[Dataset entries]
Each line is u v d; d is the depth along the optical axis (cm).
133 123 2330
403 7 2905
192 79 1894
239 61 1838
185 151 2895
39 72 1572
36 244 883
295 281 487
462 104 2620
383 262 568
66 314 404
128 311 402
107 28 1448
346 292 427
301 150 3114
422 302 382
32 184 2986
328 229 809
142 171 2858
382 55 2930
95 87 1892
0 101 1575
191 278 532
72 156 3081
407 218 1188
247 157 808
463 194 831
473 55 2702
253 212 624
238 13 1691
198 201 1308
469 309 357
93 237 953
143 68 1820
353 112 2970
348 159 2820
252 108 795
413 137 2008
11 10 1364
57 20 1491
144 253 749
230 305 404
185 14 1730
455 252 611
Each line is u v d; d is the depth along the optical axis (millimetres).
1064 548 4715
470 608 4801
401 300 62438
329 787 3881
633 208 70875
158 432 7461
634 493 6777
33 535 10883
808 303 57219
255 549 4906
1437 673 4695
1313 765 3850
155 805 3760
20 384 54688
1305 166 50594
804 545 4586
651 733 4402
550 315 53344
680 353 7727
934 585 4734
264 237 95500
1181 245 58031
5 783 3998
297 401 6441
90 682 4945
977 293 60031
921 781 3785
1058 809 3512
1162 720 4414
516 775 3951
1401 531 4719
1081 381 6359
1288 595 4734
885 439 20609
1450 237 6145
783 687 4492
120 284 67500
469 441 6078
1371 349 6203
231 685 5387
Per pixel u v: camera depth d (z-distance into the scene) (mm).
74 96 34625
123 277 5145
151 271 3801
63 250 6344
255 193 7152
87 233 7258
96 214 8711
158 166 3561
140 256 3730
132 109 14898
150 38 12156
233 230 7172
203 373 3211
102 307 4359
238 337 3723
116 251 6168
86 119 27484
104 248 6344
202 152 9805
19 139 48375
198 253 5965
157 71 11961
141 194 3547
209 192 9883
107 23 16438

**Exercise aim:**
Only the lines from the one containing "151 271 3801" through the last line of the records should appear, each written out exactly.

**Result of this task:**
151 271 3801
63 250 6344
255 193 7152
87 233 7258
96 214 8711
158 166 3561
140 256 3730
132 109 14898
150 38 12156
233 230 7172
203 373 3211
102 307 4359
238 337 3723
116 251 6168
86 119 27484
104 248 6344
202 152 9805
19 139 48375
198 253 5965
157 71 11961
141 194 3547
209 192 9883
107 23 16438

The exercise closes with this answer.